Pholia Farm DN Gabriella. She is bred to Pholia Farm CA Mr. Incredible, due at the end of February. She's definitely got a baby bump going, and she waddles when she runs lol. :leap:


----------



## RMADairyGoats (Jun 20, 2011)

Pretty girls! I like their colors  Congrats :leap:


----------



## DavyHollow (Jul 14, 2011)

Oh My Goat!! How cute! I love the colors on Heidi!! Though Gabs face is also just darling!!1\

Can't wait to see what they give you!!


----------



## freedomstarfarm (Mar 25, 2011)

Congrats! :stars:


----------



## milk and honey (Oct 31, 2010)

Pretty pretty girls!

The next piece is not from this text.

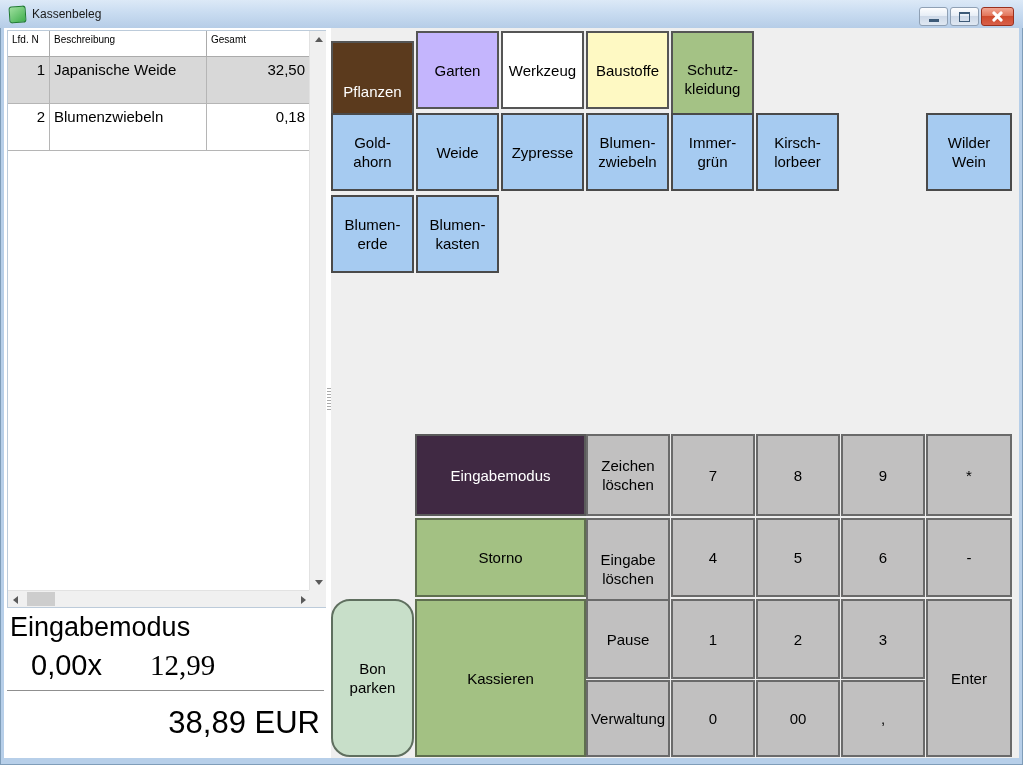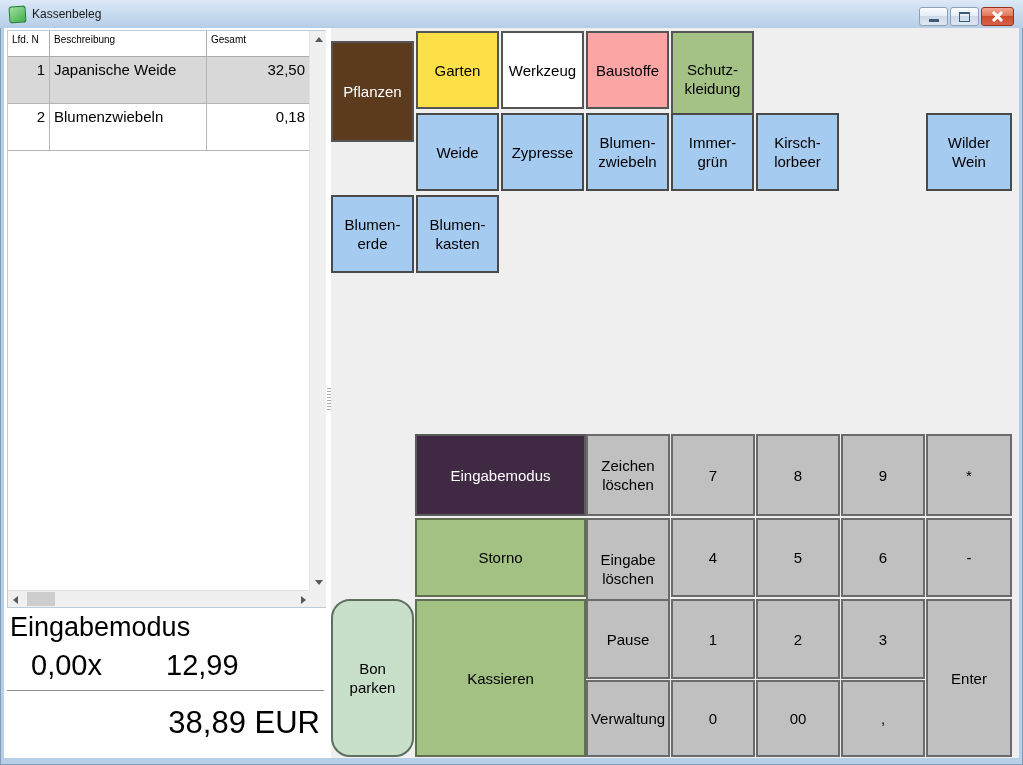"Garten" .cat-garten { background: #fde047 -> #c4b5fd }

Lovely colors.. and my name is Heidi Too!!! (So she's the prettiest... ha ha)


----------



## Goat Song (May 4, 2011)

CUTE!! I love Gabriella!! Are you in OR? Just noticed that both of the does are from Pholia Farms, and was curious about your whereabouts...


----------



## mtmom75 (May 19, 2011)

Thanks everyone!

Caitlyn - I'm actually way up in the northern part of Washington, so it was a looooong drive to pick them up lol. But totally worth it.


----------



## JcH2290 (Jan 3, 2012)

Awwwe!! They are sooo pretty!! Congrats!!


----------



## toth boer goats (Jul 20, 2008)

Nice... :thumb: :greengrin:


----------



## MAW (Oct 13, 2011)

Pretty girls, Congratulations :clap:


----------



## aussieheelr (Jul 29, 2011)

Oh they're so cute  And WA how luck are you! I have family in Snoqualmie, it's my favorite place to visit... I swear fairies live the forests in that lush moss


----------